In the experiments with human recombinant adrenoceptors, KMD-3213 showed a Ki value of 0.036 nm for the α1A-adrenoceptor, but has 580- and 56-fold lower affinity for α1B and α1D-adrenoceptors. KMD-3213 also has a potent affinity for the native α1A-adrenoceptor with a pKB value of 10.0 in rabbit prostate and a pKi value of 9.82 in the rat submaxillary gland (Shibata et al., 1995; Yamagishi et al., 1996), and has a lower affinity for the α1D-adrenoceptor with a pA2 value of 8.13 (Yamagishi et al., 1996). In the present study, the pKB values for KMD-3213 were 9.90 in the E-vas and 9.71 in the P-vas, values that show good agreement with the pKB value and pKi value in the recombinant or native α1A-adrenoceptor. They are also comparable to the value of tamsulosin (pKB = 10.0) for the human vas deferens (Furukawa et al., 1995). Furakawa et al. (1995) concluded that the α1B-adrenoceptor is not the predominant subtype mediating responses of human vas deferens, because l-phenylephrine produced dose-dependent contractions, the treatment with CEC failed to alter responses significantly, and WB4101, 5-methylurapidil and oxymetazoline had relatively high affinities (Furukawa et al., 1995). These data suggest that the α1A-adrenoceptor mediates the contractile response in the human vas deferens. In the vas deferens of various experimental animals, α1-adrenoceptor agonists induced rapid and transient contraction of the P-vas, while they induced slower and sustained contraction of the E-vas (Sneddon & Machaly, 1992). In human vas deferens, pKB estimates for KMD-3213 were not significantly different between the E-vas and the P-vas, but there was a tendency for the E-vas to have a greater total α1, namely, α1a mRNA abundance than the P-vas. This result may be related to the observation that the thickness of the entire muscular layer gradually decreases along the length of the vas deferens (Paniagua et al., 1982).

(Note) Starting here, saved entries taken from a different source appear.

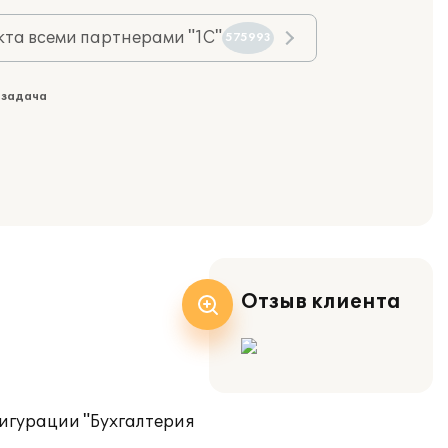
та всеми партнерами "1С"
575993
 задача
Отзыв клиента
фигурации "Бухгалтерия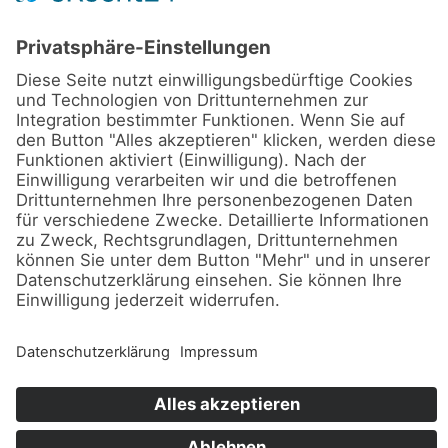
walk4help 2025 – mit BRAWO
für den guten Zweck
Astera
(8)
Firmen-Event
(8)
Ayrton
(7)
Full-Service
(15)
Hannover
(26)
Kling & Freitag
(26)
Kundenmeinungen
(12)
Layher
(4)
LEDTEK
(13)
MAC One
(4)
Martin Professional
(9)
Robe
(8)
Messebau
(5)
Sennheiser
(15)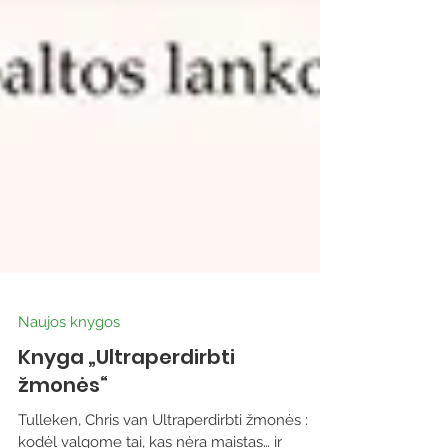
Naujos knygos
Knyga „Ultraperdirbti
žmonės“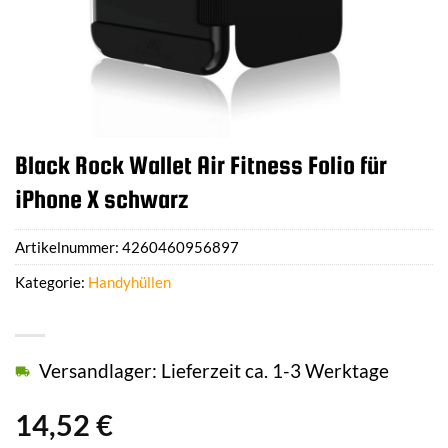
Black Rock Wallet Air Fitness Folio für
iPhone X schwarz
Artikelnummer:
4260460956897
Kategorie:
Handyhüllen
Versandlager: Lieferzeit ca. 1-3 Werktage
14,52
€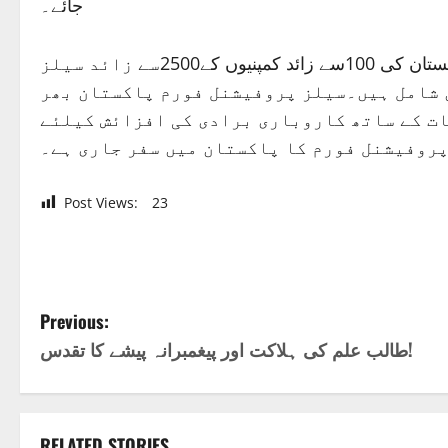
جائے۔
سیلز پروفیشنل فورم پاکستان کا واحد پلیٹ فارم ہے جو ملک بھر میں سیلز کمیونٹی کی ترقی کیلئے کوشاں ہے۔پاکستان کی 100سے زائد کمپنیوں کے2500سے زائد سیلز
 شامل ہیں۔سیلز پروفیشنل فورم پاکستان بھر
ات کے ساتھ کاروباری برادی کی افزائش کیلئے
روفیشنل فورم کا پاکستان میں سفر جاری ہے۔
Post Views:
23
P
Previous:
طالب علم کی ہلاکت اور پیغمبرانہ پیشے کا تقدس!
o
s
RELATED STORIES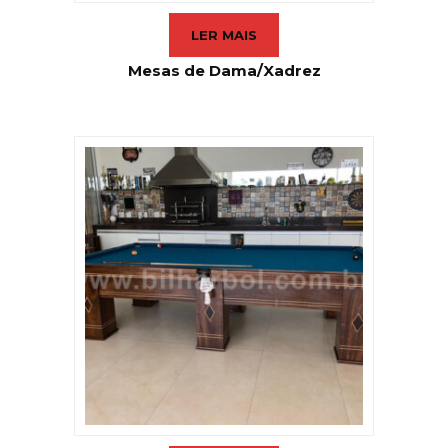
LER MAIS
Mesas de Dama/Xadrez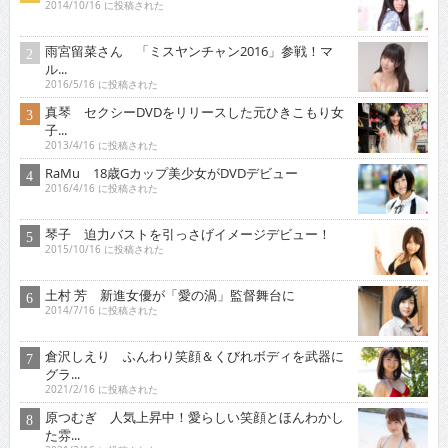
2014/10/16 に投稿された
雨宮留菜さん 「ミスヤンチャン2016」参戦！マ
ル...
2016/5/16 に投稿された
真琴 セクシーDVDをリリースした元ひきこもり女
子...
2013/4/16 に投稿された
RaMu 18歳Gカップ美少女がDVDデビュー
2016/4/16 に投稿された
琴子 迫力バストを引っさげイメージデビュー！
2015/10/16 に投稿された
土村 芳 新進女優が「愛の渦」監督舞台に
2014/7/16 に投稿された
倉沢しえり ふんわり笑顔＆くびれボディを武器に
グラ...
2021/2/16 に投稿された
原つむぎ 人気上昇中！愛らしい笑顔とほんわかし
た雰...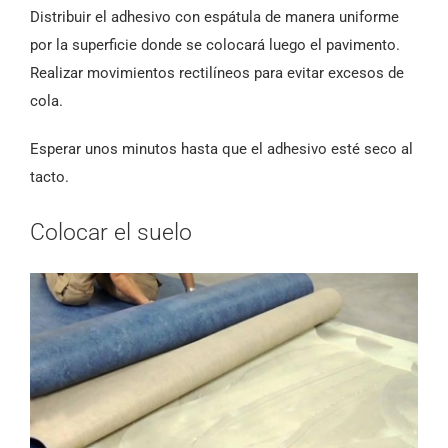
Distribuir el adhesivo con espátula de manera uniforme
por la superficie donde se colocará luego el pavimento.
Realizar movimientos rectilíneos para evitar excesos de
cola.
Esperar unos minutos hasta que el adhesivo esté seco al
tacto.
Colocar el suelo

In conclusion, we have found molecular biologically that α1a mRNA is predominant in at least two major portions (E-vas and P-vas) of the human vas deferens. We have also confirmed that contraction of the human vas deferens is pharmacologically mediated by the α1A-adrenoceptor.
This investigation was supported in part by the Human Science Foundation and a Grant-in-Aid for Scientific Research (B), No 08457421, from the Ministry of Education, Science, and Culture, Japan.